А потом, в хрущевские времена, когда началась перетасовка районов, оказался Васильев редактором межрайонной газеты в Валдае. Недолго прожили те газеты. Когда их прихлопнули, исполнилась давняя мечта Ивана Афанасьевича — попал он в Ленинградскую Высшую партийную школу. Давно мечтал поучиться основательно и системно. Вбирал жадно науку и культуру, допоздна не вылезал из читалки. Учиться так учиться!
Ивана Васильева взяли собственным корреспондентом в газету “Калининская правда” по Ржевскому району. Эта работа была ему по сердцу: относительная свобода, вольный выбор тем. Разъездная собкоровская жизнь не в тягость, хотя уже стукнуло сорок лет. Находил время для литературных занятий. Жива была в народе память о войне, о партизанах и героическом труде женщин, стариков и детей. Хотелось рассказать обо всем этом.
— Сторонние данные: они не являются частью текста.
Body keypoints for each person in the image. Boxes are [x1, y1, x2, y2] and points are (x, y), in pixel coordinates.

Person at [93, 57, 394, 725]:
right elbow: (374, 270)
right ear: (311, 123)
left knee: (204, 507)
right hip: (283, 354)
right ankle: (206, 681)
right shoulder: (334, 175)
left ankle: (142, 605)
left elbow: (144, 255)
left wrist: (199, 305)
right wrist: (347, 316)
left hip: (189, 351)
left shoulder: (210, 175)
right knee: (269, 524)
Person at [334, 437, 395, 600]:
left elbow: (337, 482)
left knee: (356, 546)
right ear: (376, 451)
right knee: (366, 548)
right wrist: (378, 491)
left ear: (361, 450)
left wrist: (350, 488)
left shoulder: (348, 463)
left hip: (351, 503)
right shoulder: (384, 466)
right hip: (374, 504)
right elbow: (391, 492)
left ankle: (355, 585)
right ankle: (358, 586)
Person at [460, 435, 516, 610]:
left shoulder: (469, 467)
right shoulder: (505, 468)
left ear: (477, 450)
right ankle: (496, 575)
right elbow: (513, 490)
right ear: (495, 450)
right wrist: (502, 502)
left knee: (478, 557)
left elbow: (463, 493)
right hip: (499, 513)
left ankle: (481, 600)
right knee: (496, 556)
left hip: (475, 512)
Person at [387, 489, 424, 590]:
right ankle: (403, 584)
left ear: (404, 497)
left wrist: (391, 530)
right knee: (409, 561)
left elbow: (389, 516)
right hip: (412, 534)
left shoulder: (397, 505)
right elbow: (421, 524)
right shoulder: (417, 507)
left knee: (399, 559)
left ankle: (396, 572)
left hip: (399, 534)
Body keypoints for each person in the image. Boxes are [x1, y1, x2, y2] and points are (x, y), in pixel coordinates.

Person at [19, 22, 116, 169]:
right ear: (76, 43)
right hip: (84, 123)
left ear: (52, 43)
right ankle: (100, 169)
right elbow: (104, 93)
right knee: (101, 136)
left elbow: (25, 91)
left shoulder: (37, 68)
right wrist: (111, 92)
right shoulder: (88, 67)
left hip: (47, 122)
Любил Васильев приводить список сельхозинвентаря, которым располагал ставший миллионером колхоз имени В. И. Ленина: “На девятое апреля 1943 года в колхозе имеется: плугов конных — 2, борон простых деревянных — 3, борон “зигзаг” — 5. Собрано мешков — 42, собрано веревок — 2, собрано хомутов — нет, собрано денег — 860 рублей”. Этот листок из конторской книги говорил о многом, прежде всего о той скудости, с которой начиналось восстановление деревни.